Through June 28, Thursdays only
Shelton Theatre
533 Sutter St., San Francisco
ftloose.com/(800) 838-3006
SQUARED
The towering beacon that is Gadeken’s sculpture was first created for the Coachella Valley Music and Art Festival; it took two weeks and a 60-foot lift to install here. The tallest piece that Gadeken has made, it consists of a black steel square tube frame with 786 white plastic cubes in clusters, each one with 12 to 24 “individually addressable LEDs programmed to generate millions of colors and thousands of patterns.” The custom software, explains Gadeken on the phone, is “not computer-generated, not algorithmic, more human: You’re painting with light and recording it and playing it back…. We can layer up to 10 patterns simultaneously.” But really, millions of colors? Yes, asserts Gadeken—thousands of shades for each color.
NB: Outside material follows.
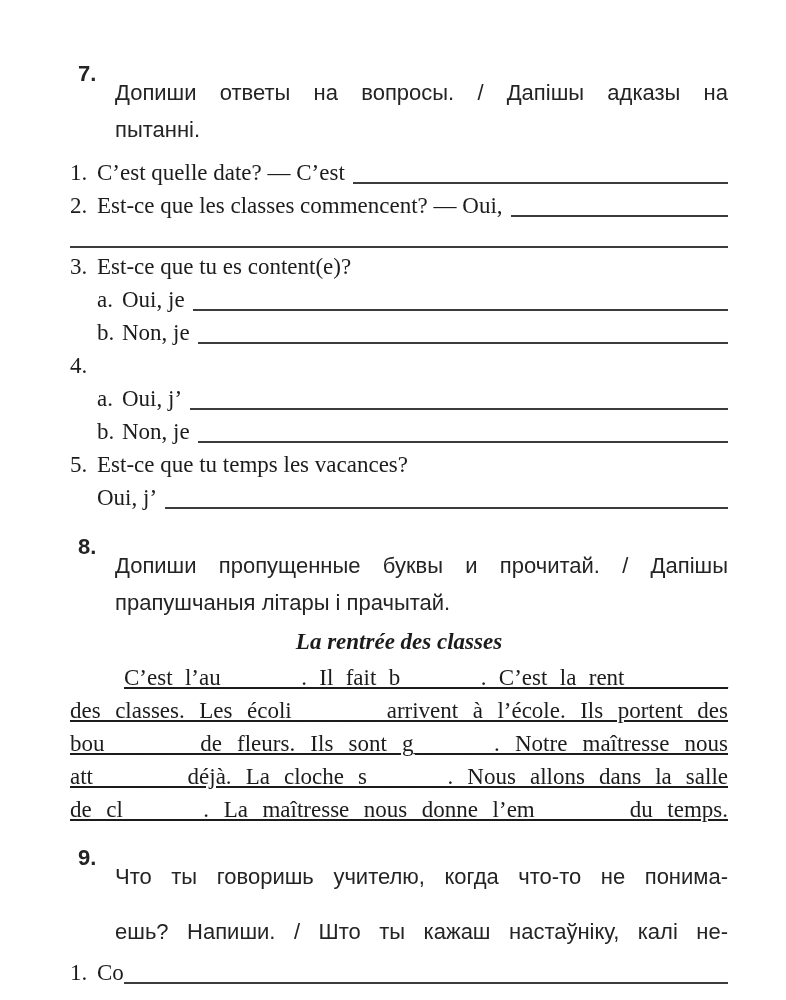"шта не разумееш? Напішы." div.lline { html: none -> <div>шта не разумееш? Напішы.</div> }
He especially loves the oranges and browns.
For him, SQUARED is “a trans-nature object, an object beyond nature, a square tree… a tree for the moon!” It was created with a team of engineers, mostly in the Box Shop, Gadeken’s studio workspace for artists (boxshopsf.org), and won a 2015 Structural Engineers Association of Northern California award.
If you get up close and peer through holes in the black steel base, you can glimpse the inner workings, but SQUARED is most magical when viewed from afar—from down the street, perhaps on a misty night, glowing, other-worldly.